- Task details -
Can you pick up the configuration API reference below after its last line, "Configuration for training.", and continue it in the same format, separate from the data that follows?

- Quoted text -
• • •

Skip to content

Configuration API Reference

free_transformer.config.ModelConfig(vocab_size=32000, hidden_dim=4096, num_layers=32, num_heads=32, num_kv_heads=None, ffn_hidden_dim=11008, max_seq_len=2048, latent_dim=16, split_layer=None, use_rmsnorm=True, use_rope=True, use_swiglu=True, dropout=0.0, attention_dropout=0.0) dataclass

Configuration for model architecture.

free_transformer.config.TrainingConfig(learning_rate=0.0003, weight_decay=0.1, beta1=0.9, beta2=0.95, grad_clip=1.0, warmup_steps=2000, max_steps=100000, beta_kl=1.0, kappa_free_bits=0.3466, batch_size=64, gradient_accumulation_steps=1, use_fsdp=False, use_deepspeed=False, fsdp_config=dict(), deepspeed_config=dict(), save_every=5000, eval_every=1000, checkpoint_dir='./checkpoints', log_every=100, wandb_project=None) dataclass

Configuration for training.

• • •

- Information shown -

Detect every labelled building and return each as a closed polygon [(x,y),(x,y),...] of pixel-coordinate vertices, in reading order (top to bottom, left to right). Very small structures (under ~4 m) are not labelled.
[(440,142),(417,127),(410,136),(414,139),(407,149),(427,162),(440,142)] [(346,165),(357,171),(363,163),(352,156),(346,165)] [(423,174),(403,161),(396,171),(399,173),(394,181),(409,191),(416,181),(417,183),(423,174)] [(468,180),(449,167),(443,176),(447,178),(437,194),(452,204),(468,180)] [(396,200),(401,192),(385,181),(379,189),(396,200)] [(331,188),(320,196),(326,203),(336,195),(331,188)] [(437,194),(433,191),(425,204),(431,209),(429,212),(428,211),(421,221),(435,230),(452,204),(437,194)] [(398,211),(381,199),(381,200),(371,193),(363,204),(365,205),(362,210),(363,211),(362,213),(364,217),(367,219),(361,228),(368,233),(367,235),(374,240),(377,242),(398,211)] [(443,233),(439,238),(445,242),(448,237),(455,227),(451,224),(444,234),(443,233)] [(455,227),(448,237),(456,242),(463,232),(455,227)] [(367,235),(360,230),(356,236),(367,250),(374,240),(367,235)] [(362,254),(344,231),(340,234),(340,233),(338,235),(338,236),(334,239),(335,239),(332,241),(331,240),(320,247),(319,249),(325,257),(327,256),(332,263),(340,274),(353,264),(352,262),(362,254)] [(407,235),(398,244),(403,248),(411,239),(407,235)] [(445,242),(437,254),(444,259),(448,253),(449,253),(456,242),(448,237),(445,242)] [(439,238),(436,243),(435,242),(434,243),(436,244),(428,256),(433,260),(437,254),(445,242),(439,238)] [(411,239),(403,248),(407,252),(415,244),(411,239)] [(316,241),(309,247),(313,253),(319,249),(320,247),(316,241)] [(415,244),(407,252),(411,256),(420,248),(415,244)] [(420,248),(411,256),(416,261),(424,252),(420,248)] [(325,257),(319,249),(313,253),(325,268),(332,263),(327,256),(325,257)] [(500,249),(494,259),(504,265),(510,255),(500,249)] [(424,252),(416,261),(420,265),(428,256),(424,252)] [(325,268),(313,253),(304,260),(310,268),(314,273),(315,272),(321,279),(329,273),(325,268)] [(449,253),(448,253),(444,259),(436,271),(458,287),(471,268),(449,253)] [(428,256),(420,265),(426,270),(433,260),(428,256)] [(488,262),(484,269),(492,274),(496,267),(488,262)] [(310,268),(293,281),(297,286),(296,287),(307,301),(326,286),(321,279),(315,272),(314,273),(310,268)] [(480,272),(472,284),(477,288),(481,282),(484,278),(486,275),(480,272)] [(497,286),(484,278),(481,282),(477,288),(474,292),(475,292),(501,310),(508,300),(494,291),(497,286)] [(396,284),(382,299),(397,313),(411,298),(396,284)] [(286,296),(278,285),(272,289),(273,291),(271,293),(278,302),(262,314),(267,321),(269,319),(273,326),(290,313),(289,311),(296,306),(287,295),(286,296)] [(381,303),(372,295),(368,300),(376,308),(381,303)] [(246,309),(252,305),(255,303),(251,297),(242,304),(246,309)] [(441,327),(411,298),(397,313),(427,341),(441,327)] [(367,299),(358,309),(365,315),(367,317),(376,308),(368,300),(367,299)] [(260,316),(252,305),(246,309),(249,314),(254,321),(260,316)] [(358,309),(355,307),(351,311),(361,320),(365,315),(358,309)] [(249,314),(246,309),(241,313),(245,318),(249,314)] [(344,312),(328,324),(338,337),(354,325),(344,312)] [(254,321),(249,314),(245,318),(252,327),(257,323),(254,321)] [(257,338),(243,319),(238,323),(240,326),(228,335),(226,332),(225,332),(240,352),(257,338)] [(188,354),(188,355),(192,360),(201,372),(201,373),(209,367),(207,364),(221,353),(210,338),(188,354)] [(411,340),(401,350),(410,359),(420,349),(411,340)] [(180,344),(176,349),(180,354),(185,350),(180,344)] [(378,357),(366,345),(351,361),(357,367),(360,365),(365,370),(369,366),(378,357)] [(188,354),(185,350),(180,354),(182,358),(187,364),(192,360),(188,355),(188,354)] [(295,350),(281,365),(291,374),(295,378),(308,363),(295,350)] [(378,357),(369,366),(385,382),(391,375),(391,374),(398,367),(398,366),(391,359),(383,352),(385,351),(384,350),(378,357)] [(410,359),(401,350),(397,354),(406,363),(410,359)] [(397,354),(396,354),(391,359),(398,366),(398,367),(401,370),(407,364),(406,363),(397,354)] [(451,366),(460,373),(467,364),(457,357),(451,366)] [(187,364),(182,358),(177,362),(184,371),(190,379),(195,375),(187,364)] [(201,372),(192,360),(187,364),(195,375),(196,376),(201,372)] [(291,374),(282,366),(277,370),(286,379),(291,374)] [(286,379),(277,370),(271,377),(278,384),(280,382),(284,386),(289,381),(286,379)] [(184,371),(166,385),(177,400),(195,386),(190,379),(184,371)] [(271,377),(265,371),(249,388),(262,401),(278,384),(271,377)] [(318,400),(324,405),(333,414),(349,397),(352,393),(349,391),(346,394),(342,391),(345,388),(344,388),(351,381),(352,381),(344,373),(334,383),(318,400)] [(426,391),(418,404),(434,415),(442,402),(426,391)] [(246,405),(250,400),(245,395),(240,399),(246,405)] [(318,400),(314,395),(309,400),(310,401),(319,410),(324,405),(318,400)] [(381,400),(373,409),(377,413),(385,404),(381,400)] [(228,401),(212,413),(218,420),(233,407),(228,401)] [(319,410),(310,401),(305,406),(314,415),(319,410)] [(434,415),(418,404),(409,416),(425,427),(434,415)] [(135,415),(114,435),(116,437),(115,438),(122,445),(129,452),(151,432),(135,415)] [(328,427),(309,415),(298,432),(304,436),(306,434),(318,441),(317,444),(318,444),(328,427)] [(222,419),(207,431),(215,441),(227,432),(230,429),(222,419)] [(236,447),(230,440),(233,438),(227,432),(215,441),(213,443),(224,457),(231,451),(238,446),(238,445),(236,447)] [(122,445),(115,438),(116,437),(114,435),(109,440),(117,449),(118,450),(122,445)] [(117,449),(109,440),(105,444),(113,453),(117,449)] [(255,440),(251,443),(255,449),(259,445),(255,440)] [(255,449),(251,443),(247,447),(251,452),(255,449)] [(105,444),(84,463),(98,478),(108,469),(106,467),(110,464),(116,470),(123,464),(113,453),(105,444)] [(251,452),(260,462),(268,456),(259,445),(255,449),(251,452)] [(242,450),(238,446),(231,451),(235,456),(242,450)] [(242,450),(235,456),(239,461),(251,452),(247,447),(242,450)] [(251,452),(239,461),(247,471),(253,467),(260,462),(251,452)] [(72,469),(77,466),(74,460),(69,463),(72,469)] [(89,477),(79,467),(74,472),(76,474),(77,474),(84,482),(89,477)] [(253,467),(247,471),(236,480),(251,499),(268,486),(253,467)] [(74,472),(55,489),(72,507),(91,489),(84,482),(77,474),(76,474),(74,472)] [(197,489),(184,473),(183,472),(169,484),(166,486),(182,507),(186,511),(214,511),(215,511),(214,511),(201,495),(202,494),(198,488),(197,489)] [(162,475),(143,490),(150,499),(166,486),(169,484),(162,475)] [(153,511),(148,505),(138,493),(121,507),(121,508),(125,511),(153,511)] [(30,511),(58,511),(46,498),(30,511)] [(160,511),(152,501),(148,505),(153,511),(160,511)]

• • •

- Task answer -
from_yaml(path) classmethod

Load configuration from YAML file.

Source code in src/free_transformer/config.py
@classmethod
def from_yaml(cls, path: str):
    """Load configuration from YAML file."""
    with open(path, "r") as f:
        config_dict = yaml.safe_load(f)
    return cls(**config_dict)

to_yaml(path)

Save configuration to YAML file.

Source code in src/free_transformer/config.py
def to_yaml(self, path: str):
    """Save configuration to YAML file."""
    with open(path, "w") as f:
        yaml.dump(self.__dict__, f)